### CONSIGNE 1
Recopiez à l'identique les entrées du jeu de données, de la ligne contenant "What value does" jusqu'à la dernière entrée incluse, en omettant les images.

### EXTRAIT DU DOCUMENT
┏━━
Malas de Chio, s'acquit dans sa patrie avec son fils Micciades, une haute réputation : ils vivaient avant Dypoene et Sey lis.
Menestrate. Pline, parlant de cet artiste, dit, livre XXXIV, ci. viij : On admire beaucoup l'Hercule de Menestratus et l'Hécate du même artiste. On voit cette dernière figure à Ephèse, derrière le temple. Le marbre en est si brillant, que les gardiens de ce temple avertissent les étrangers de la regarder avec précaution pour ménager leurs yeux.
Myron, athénien, disciple de Polyclète, vivait dans la 84e olympiade, vers l'an du monde 3560. Il s'est rendu recommandable par une exacte imitation de la belle nature. La matière semblait s'animer sous son ciseau; plusieurs jolies épigrammes du IV. liv. de l'Anthologie font mention d'une vache qu'il avait représentée en bronze avec un tel art, que cet ouvrage séduisait et les pâtres et les animaux. Enfin, cette vache fameuse, à ce que prétendent plusieurs auteurs, pouvait servir de modèle, tant pour l'excellence de l'imitation que pour la perfection de la nature même. Cependant nous avons lieu de penser que nos statuaires seraient en état de représenter aujourd'hui des animaux du genre imité par Myron et par ses confrères beaucoup plus parfaits que ceux qui leur étaient connus. L'idée de la belle nature que les anciens se sont formée sur la plupart des quadrupèdes, en prenant pour exemples ceux de la Grèce et d'Italie; cette idée, dis-je, n'approche pas des modèles que nous offrent à cet égard divers pays de l'Europe.
┗━━
### CONSIGNE 2
Relevez tous les noms de lieux géographiques cités dans l'extrait sur les sculpteurs antiques.

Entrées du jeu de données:
┏━━
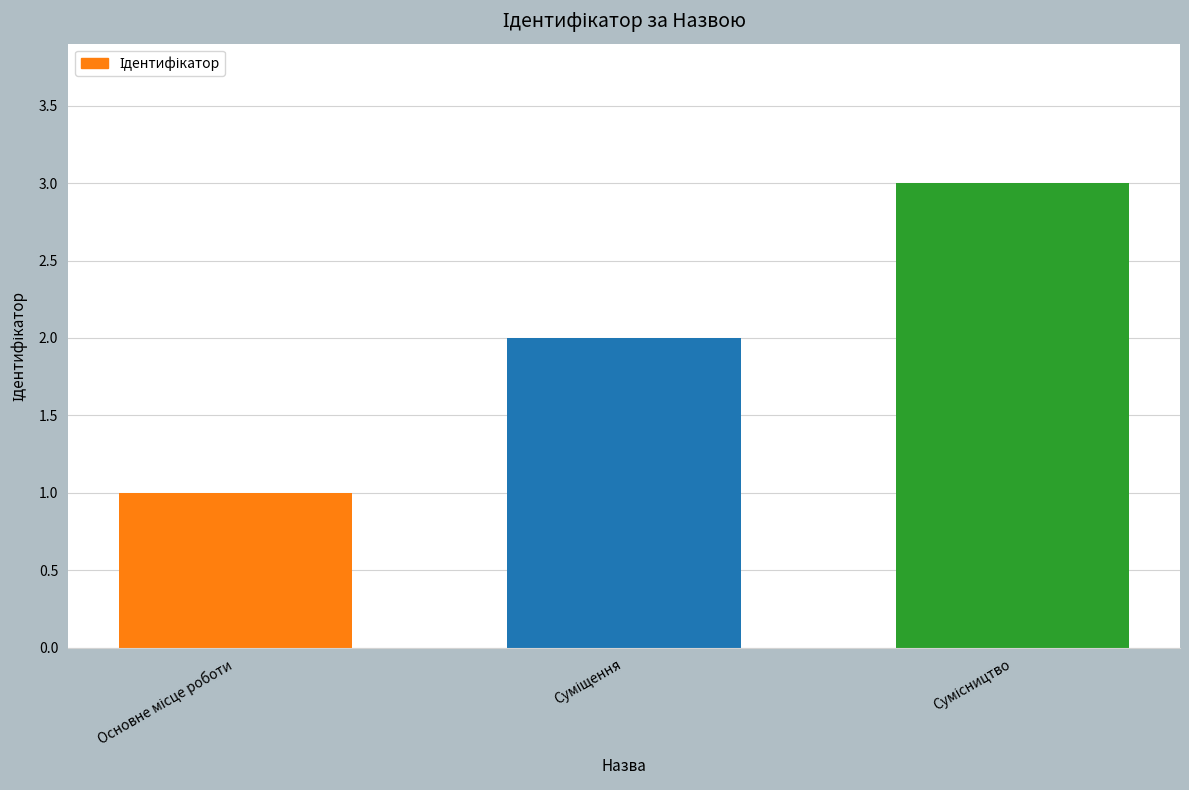

What is the greatest value displayed?

3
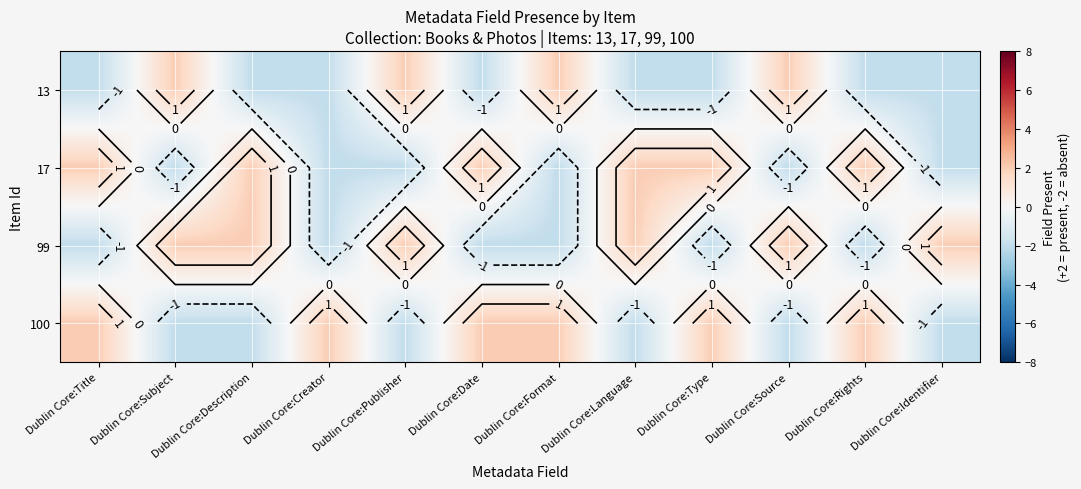

What value does the 100 series have at Dublin Core:Description?

-2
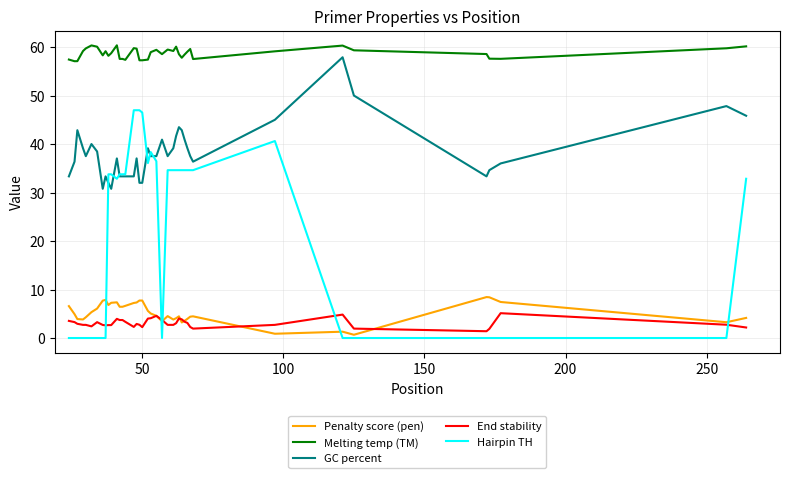

What is the maximum value shown in the chart?

60.4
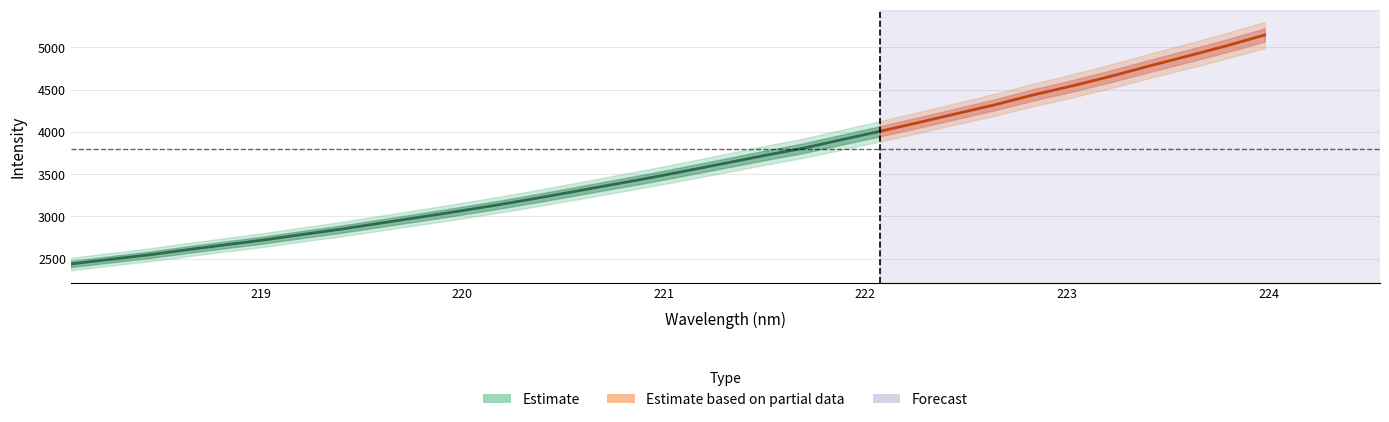

Reading left to right, what are all the values shown in this chart?

2437.2	2490.9	2543.6	2605.0	2663.5	2721.2	2786.4	2848.8	2918.3	2987.6	3057.6	3131.1	3208.7	3290.0	3373.0	3454.9	3542.5	3631.6	3721.6	3806.8	3907.8	4007.6	4111.3	4217.5	4323.4	4440.3	4545.5	4659.2	4780.8	4898.5	5019.0	5147.5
┗━━
### CORRIGÉ 1
What value does the 100 series have at Dublin Core:Description?

-2

What is the maximum value shown in the chart?

60.4

Reading left to right, what are all the values shown in this chart?

2437.2	2490.9	2543.6	2605.0	2663.5	2721.2	2786.4	2848.8	2918.3	2987.6	3057.6	3131.1	3208.7	3290.0	3373.0	3454.9	3542.5	3631.6	3721.6	3806.8	3907.8	4007.6	4111.3	4217.5	4323.4	4440.3	4545.5	4659.2	4780.8	4898.5	5019.0	5147.5

### CORRIGÉ 2
Chio, Ephèse, Grèce, Italie, Europe